*** Begin section ***

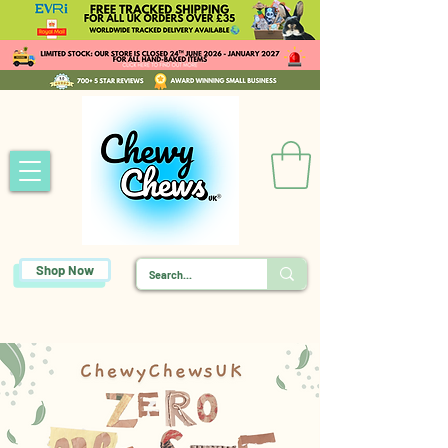
Shop Now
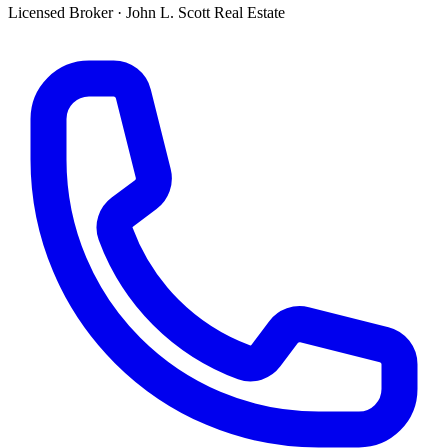
Licensed Broker
·
John L. Scott Real Estate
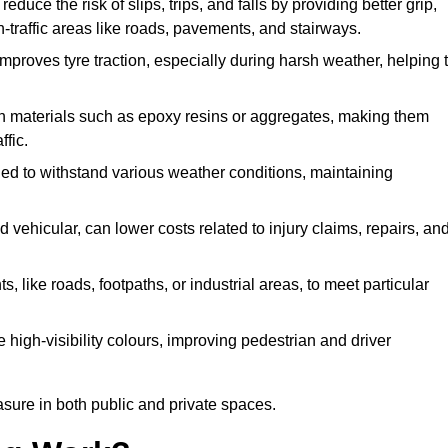
duce the risk of slips, trips, and falls by providing better grip,
igh-traffic areas like roads, pavements, and stairways.
 improves tyre traction, especially during harsh weather, helping 
gh materials such as epoxy resins or aggregates, making them
ffic.
gned to withstand various weather conditions, maintaining
 vehicular, can lower costs related to injury claims, repairs, an
ts, like roads, footpaths, or industrial areas, to meet particular
 high-visibility colours, improving pedestrian and driver
sure in both public and private spaces.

*** End section ***

▸ **What to work on**: Nothing outside the span should appear: transcribe the lines from the one containing "gh materials such" through the last line of the records.

▸ **Result**:
gh materials such as epoxy resins or aggregates, making them
ffic.
gned to withstand various weather conditions, maintaining
 vehicular, can lower costs related to injury claims, repairs, an
ts, like roads, footpaths, or industrial areas, to meet particular
 high-visibility colours, improving pedestrian and driver
sure in both public and private spaces.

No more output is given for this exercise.